◆ WHAT TO DO:
Without the images, print every line of the material below exactly as given.

◆ SUPPLIED INFORMATION:

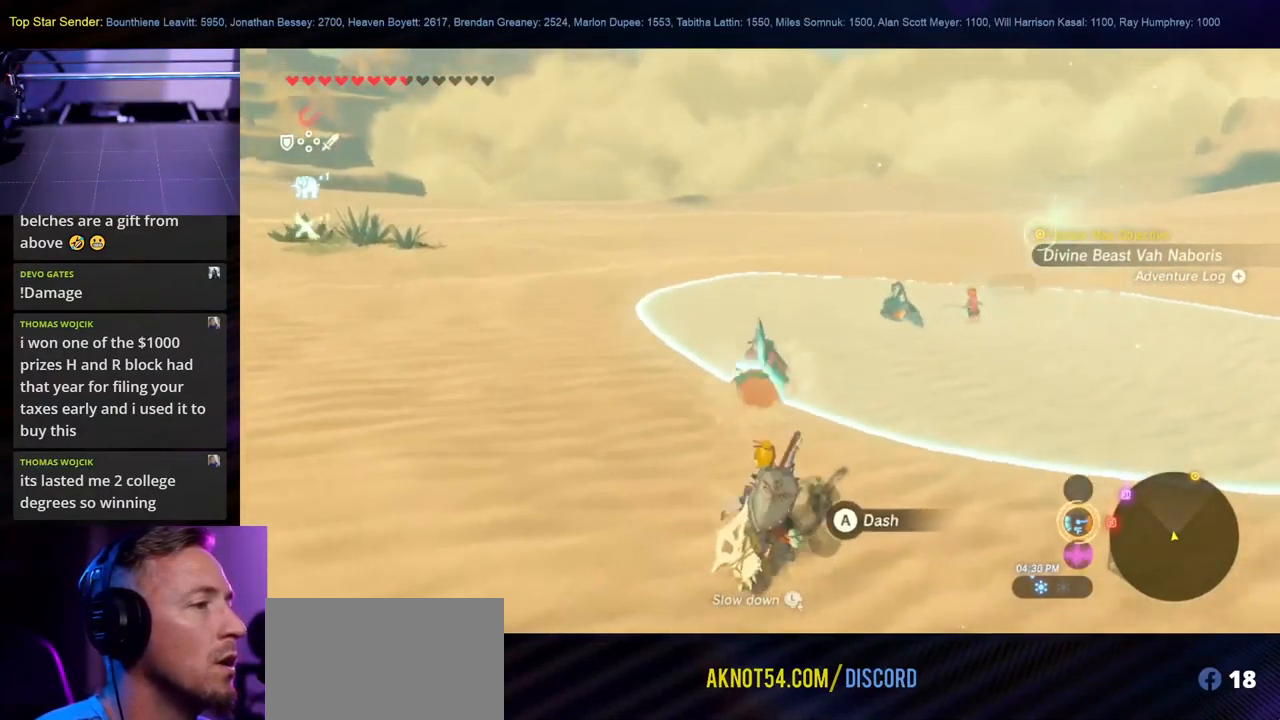
{"buttons": [], "left_stick": "up", "right_stick": "center", "events": [[150, "left_stick", "up-right"], [466, "left_stick", "up"], [500, "B", "up"]]}
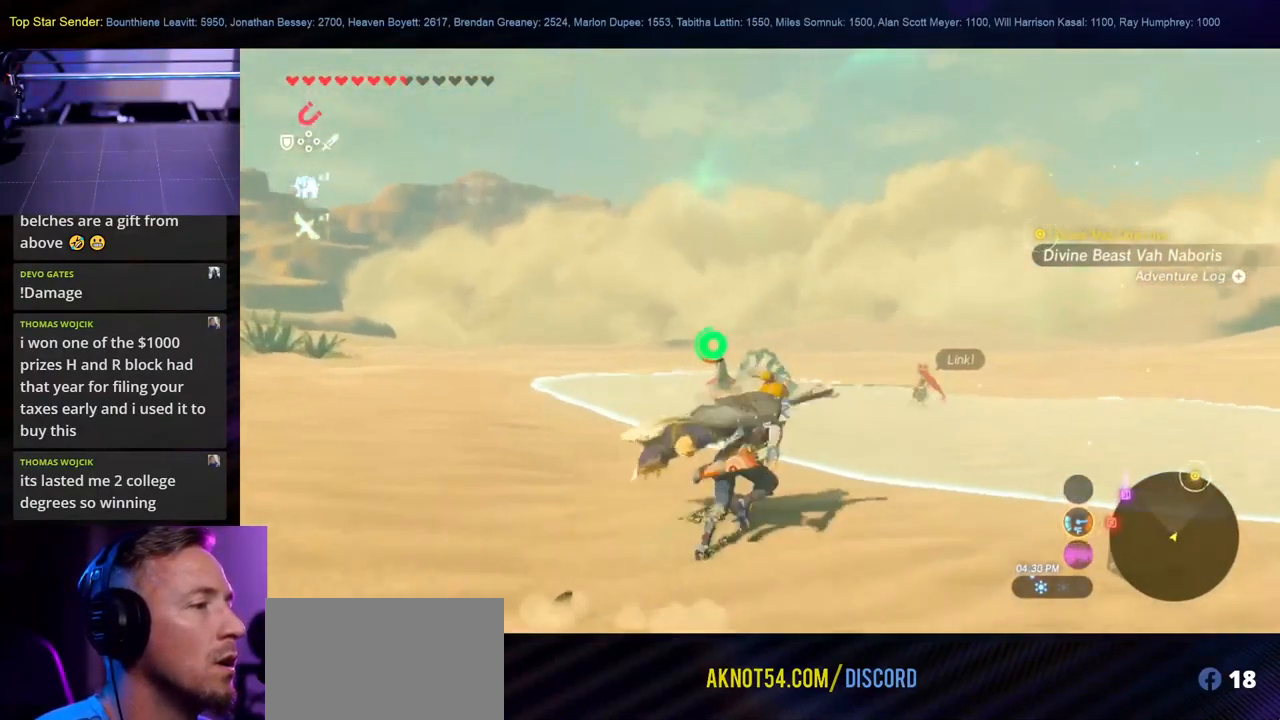
{"buttons": [], "left_stick": "up-left", "right_stick": "center", "events": [[166, "right_stick", "down"], [400, "left_stick", "up-left"], [433, "right_stick", "center"]]}
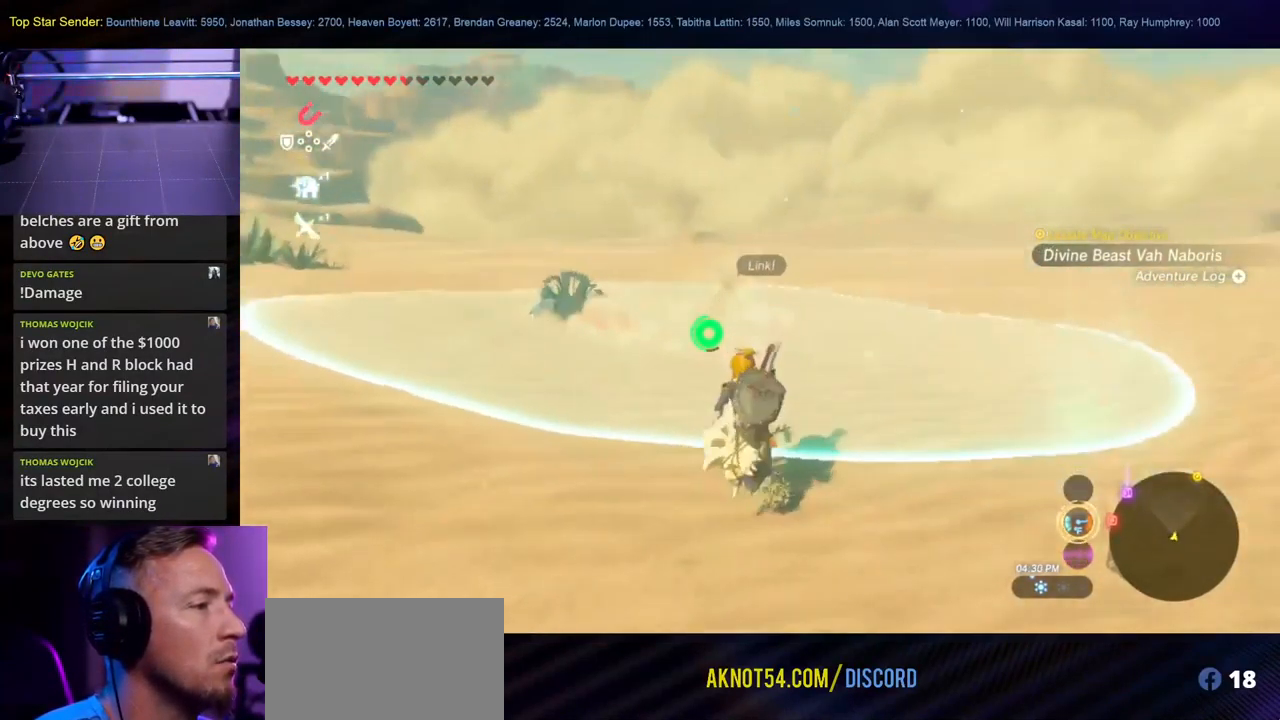
{"buttons": [], "left_stick": "up-left", "right_stick": "left", "events": [[200, "right_stick", "down-left"], [400, "right_stick", "left"]]}
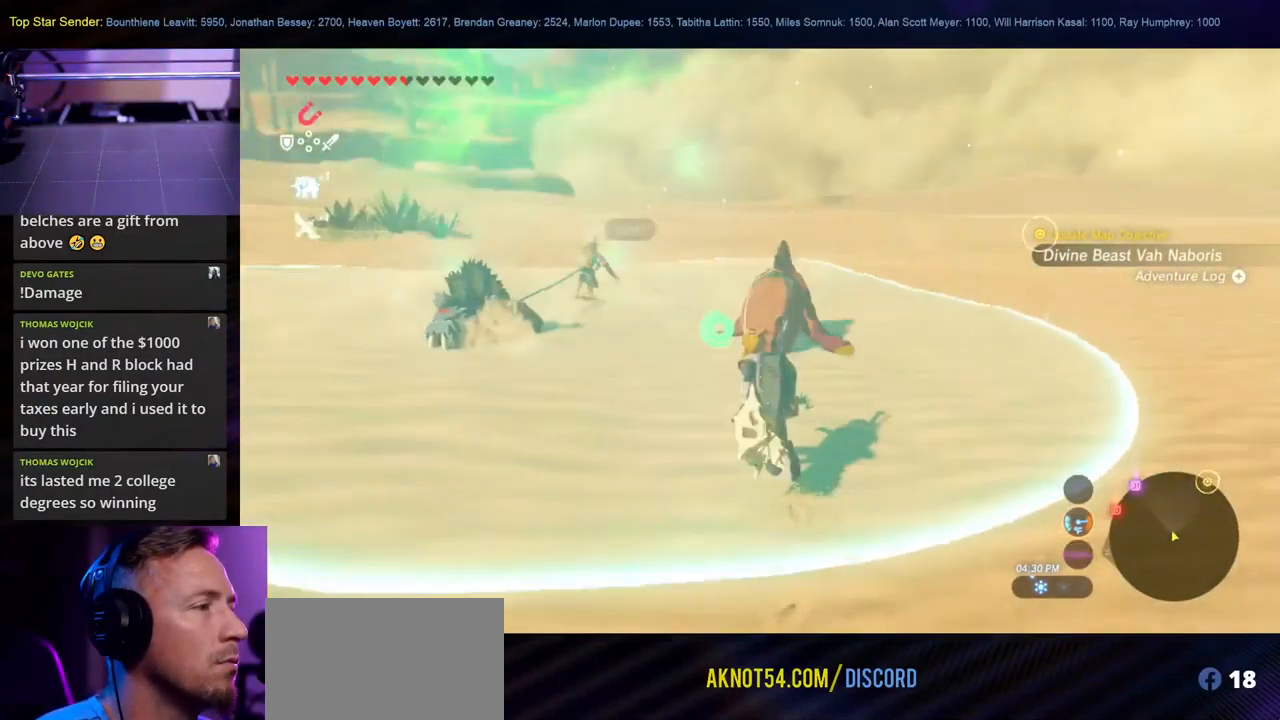
{"buttons": [], "left_stick": "right", "right_stick": "center", "events": [[166, "right_stick", "center"], [500, "left_stick", "right"]]}
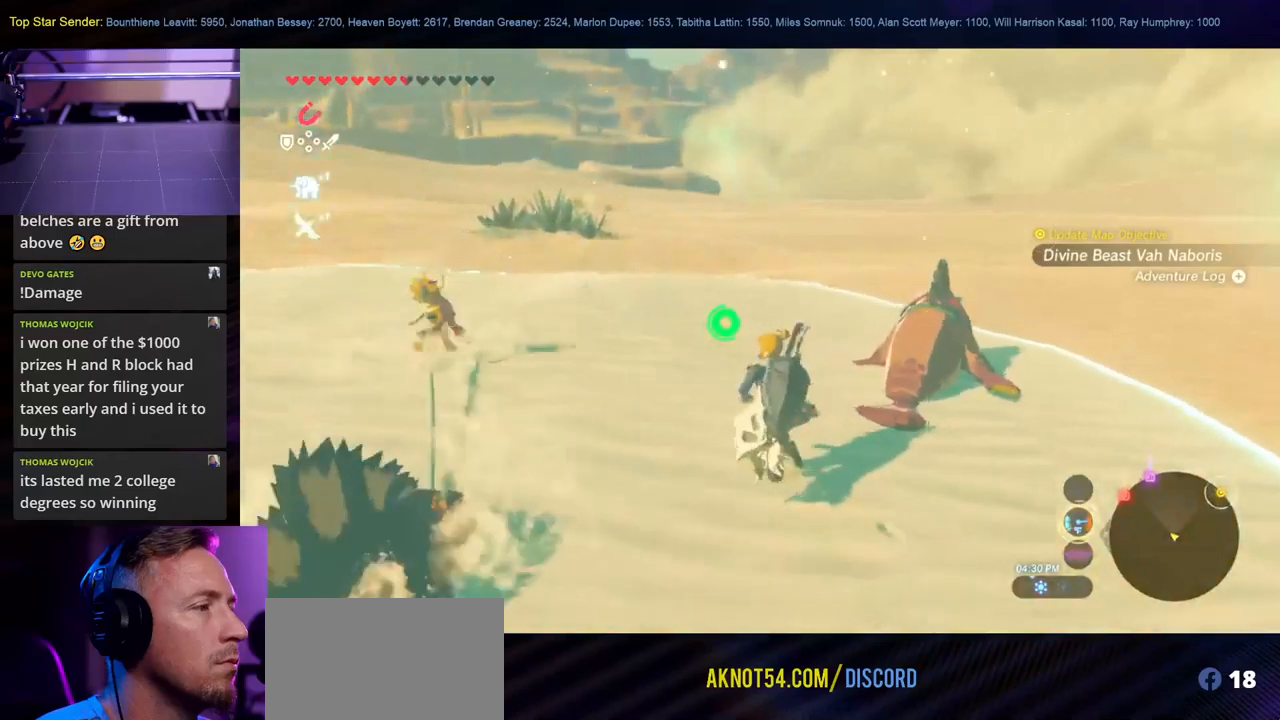
{"buttons": ["A"], "left_stick": "right", "right_stick": "center", "events": [[233, "A", "down"], [367, "A", "up"], [450, "A", "down"]]}
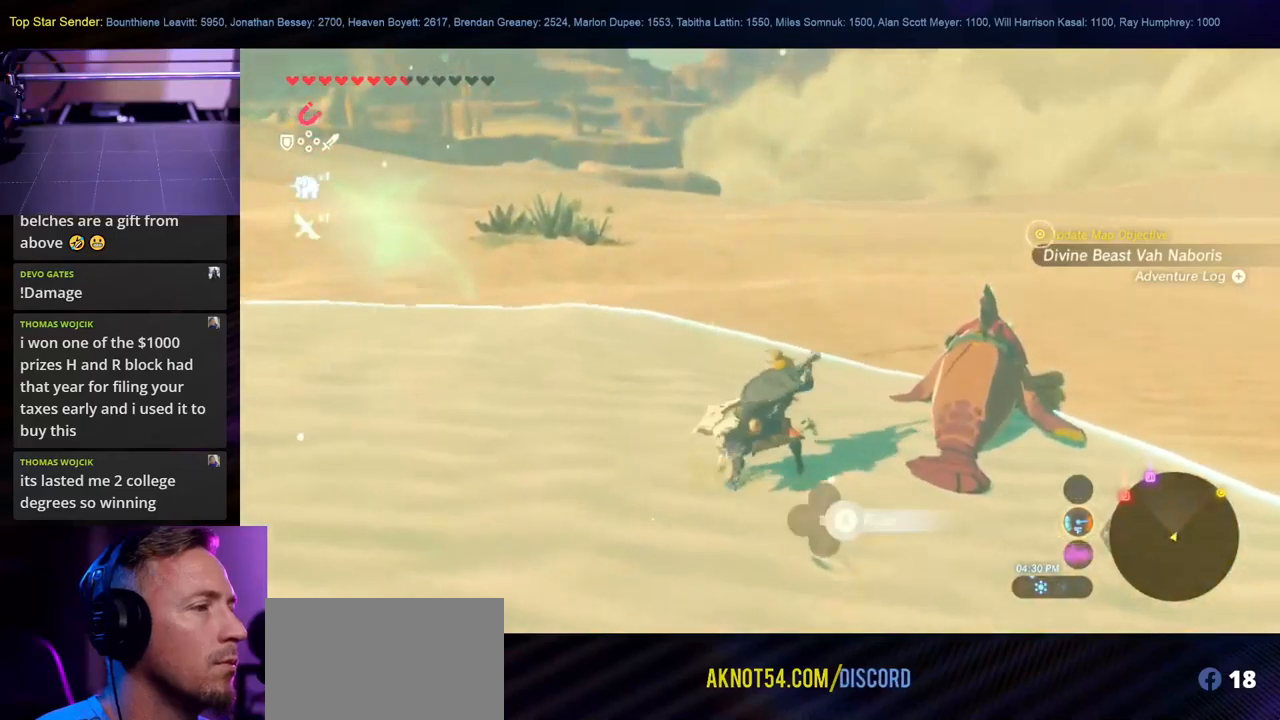
{"buttons": [], "left_stick": "right", "right_stick": "center", "events": [[33, "A", "up"], [117, "A", "down"], [183, "A", "up"], [250, "A", "down"], [417, "A", "up"]]}
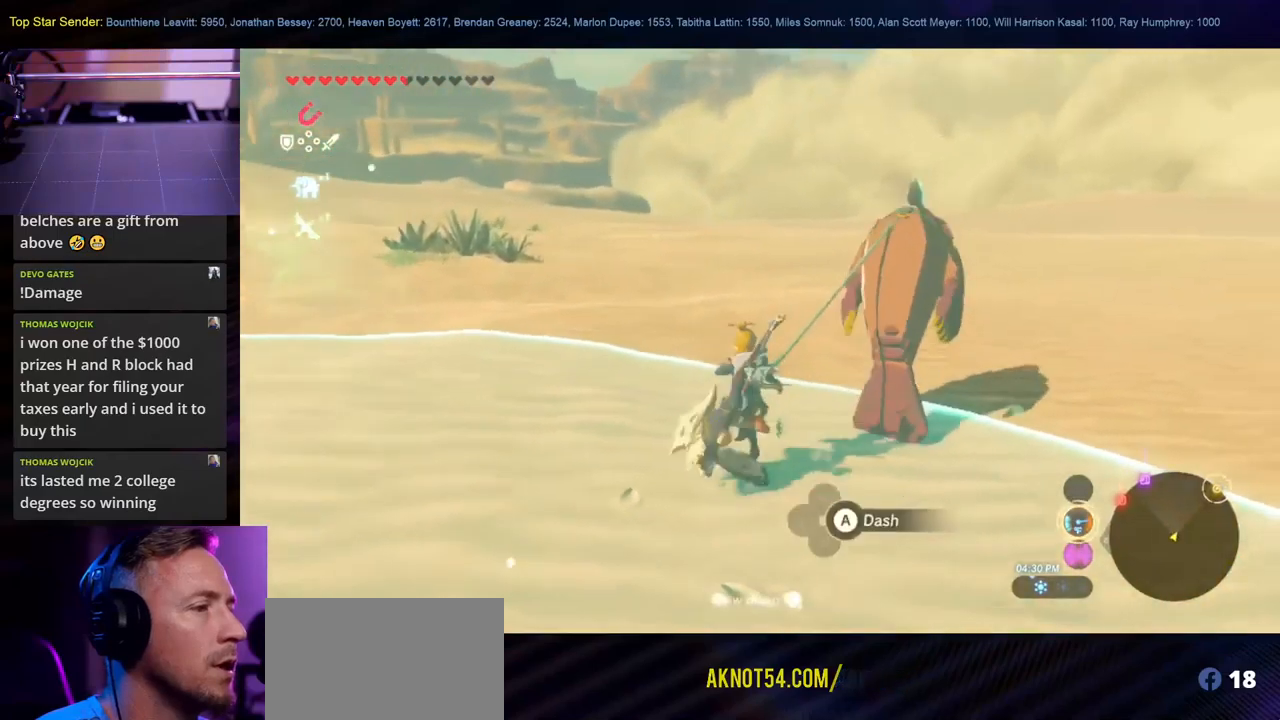
{"buttons": [], "left_stick": "down", "right_stick": "down-right", "events": [[17, "A", "down"], [83, "A", "up"], [150, "left_stick", "center"], [283, "left_stick", "down-left"], [317, "right_stick", "down-right"], [467, "left_stick", "down"]]}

◆ SOLUTION TO THIS TASK:
{"buttons": [], "left_stick": "up", "right_stick": "center", "events": [[150, "left_stick", "up-right"], [466, "left_stick", "up"], [500, "B", "up"]]}
{"buttons": [], "left_stick": "up-left", "right_stick": "center", "events": [[166, "right_stick", "down"], [400, "left_stick", "up-left"], [433, "right_stick", "center"]]}
{"buttons": [], "left_stick": "up-left", "right_stick": "left", "events": [[200, "right_stick", "down-left"], [400, "right_stick", "left"]]}
{"buttons": [], "left_stick": "right", "right_stick": "center", "events": [[166, "right_stick", "center"], [500, "left_stick", "right"]]}
{"buttons": ["A"], "left_stick": "right", "right_stick": "center", "events": [[233, "A", "down"], [367, "A", "up"], [450, "A", "down"]]}
{"buttons": [], "left_stick": "right", "right_stick": "center", "events": [[33, "A", "up"], [117, "A", "down"], [183, "A", "up"], [250, "A", "down"], [417, "A", "up"]]}
{"buttons": [], "left_stick": "down", "right_stick": "down-right", "events": [[17, "A", "down"], [83, "A", "up"], [150, "left_stick", "center"], [283, "left_stick", "down-left"], [317, "right_stick", "down-right"], [467, "left_stick", "down"]]}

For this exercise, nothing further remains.